### Raw data
════════════════
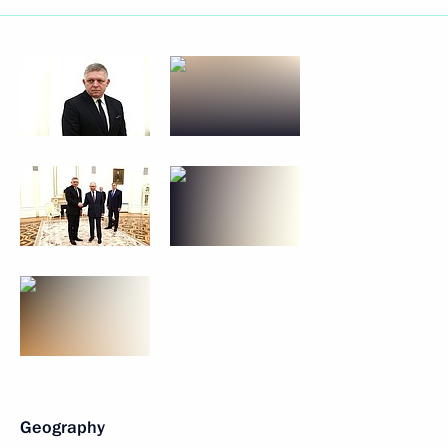
Geography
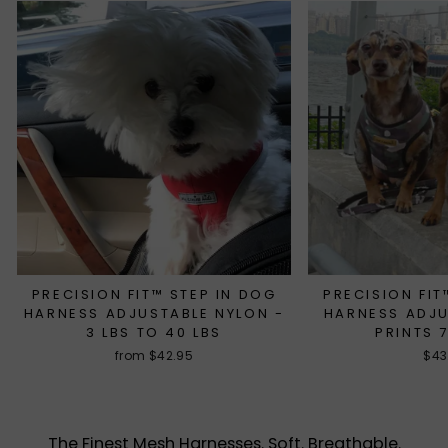
PRECISION FIT™ STEP IN DOG
PRECISION FIT
HARNESS ADJUSTABLE NYLON -
HARNESS ADJ
3 LBS TO 40 LBS
PRINTS 
from $42.95
$43
The Finest Mesh Harnesses. Soft. Breathable.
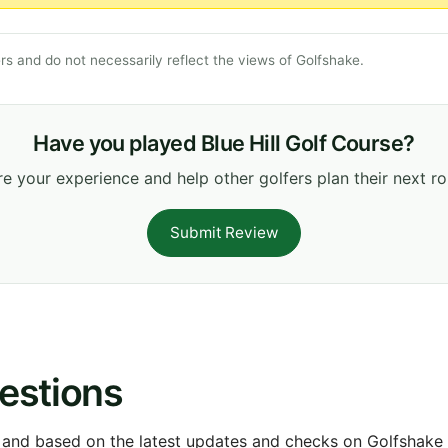
s and do not necessarily reflect the views of Golfshake.
Have you played Blue Hill Golf Course?
e your experience and help other golfers plan their next r
Submit Review
estions
 and based on the latest updates and checks on Golfshake fr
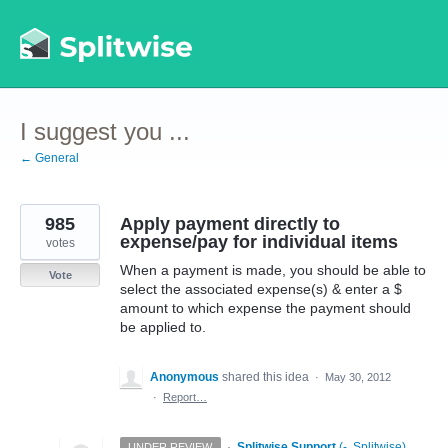
Skip
to
content
I suggest you ...
← General
985
Apply payment directly to
expense/pay for individual items
votes
When a payment is made, you should be able to
Vote
select the associated expense(s) & enter a $
amount to which expense the payment should
be applied to.
Anonymous
shared this idea
·
May 30, 2012
·
Report…
·
Splitwise Support
(
-, Splitwise
)
UNDER REVIEW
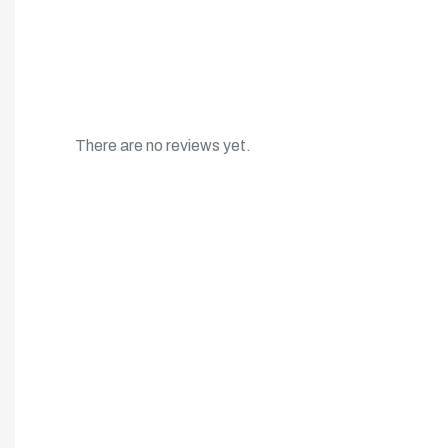
There are no reviews yet.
════════════════
### What you are asked to do
Recast every text line in the records above as a Markdown table with the columns No. and Text, numbering the rows in order. Leave out the pictures and any blank lines.

### Result of the exercise
| No. | Text |
|---|---|
| 1 | Geography |
| 2 | PRECISION FIT™ STEP IN DOG |
| 3 | PRECISION FIT |
| 4 | HARNESS ADJUSTABLE NYLON - |
| 5 | HARNESS ADJ |
| 6 | 3 LBS TO 40 LBS |
| 7 | PRINTS  |
| 8 | from $42.95 |
| 9 | $43 |
| 10 | The Finest Mesh Harnesses. Soft. Breathable. |
| 11 | s and do not necessarily reflect the views of Golfshake. |
| 12 | Have you played Blue Hill Golf Course? |
| 13 | e your experience and help other golfers plan their next r |
| 14 | Submit Review |
| 15 | estions |
| 16 |  and based on the latest updates and checks on Golfshake fr |
| 17 | Skip |
| 18 | to |
| 19 | content |
| 20 | I suggest you ... |
| 21 | ← General |
| 22 | 985 |
| 23 | Apply payment directly to |
| 24 | expense/pay for individual items |
| 25 | votes |
| 26 | When a payment is made, you should be able to |
| 27 | Vote |
| 28 | select the associated expense(s) & enter a $ |
| 29 | amount to which expense the payment should |
| 30 | be applied to. |
| 31 | Anonymous |
| 32 | shared this idea |
| 33 | · |
| 34 | May 30, 2012 |
| 35 | · |
| 36 | Report… |
| 37 | · |
| 38 | Splitwise Support |
| 39 | ( |
| 40 | -, Splitwise |
| 41 | ) |
| 42 | UNDER REVIEW |
| 43 | There are no reviews yet. |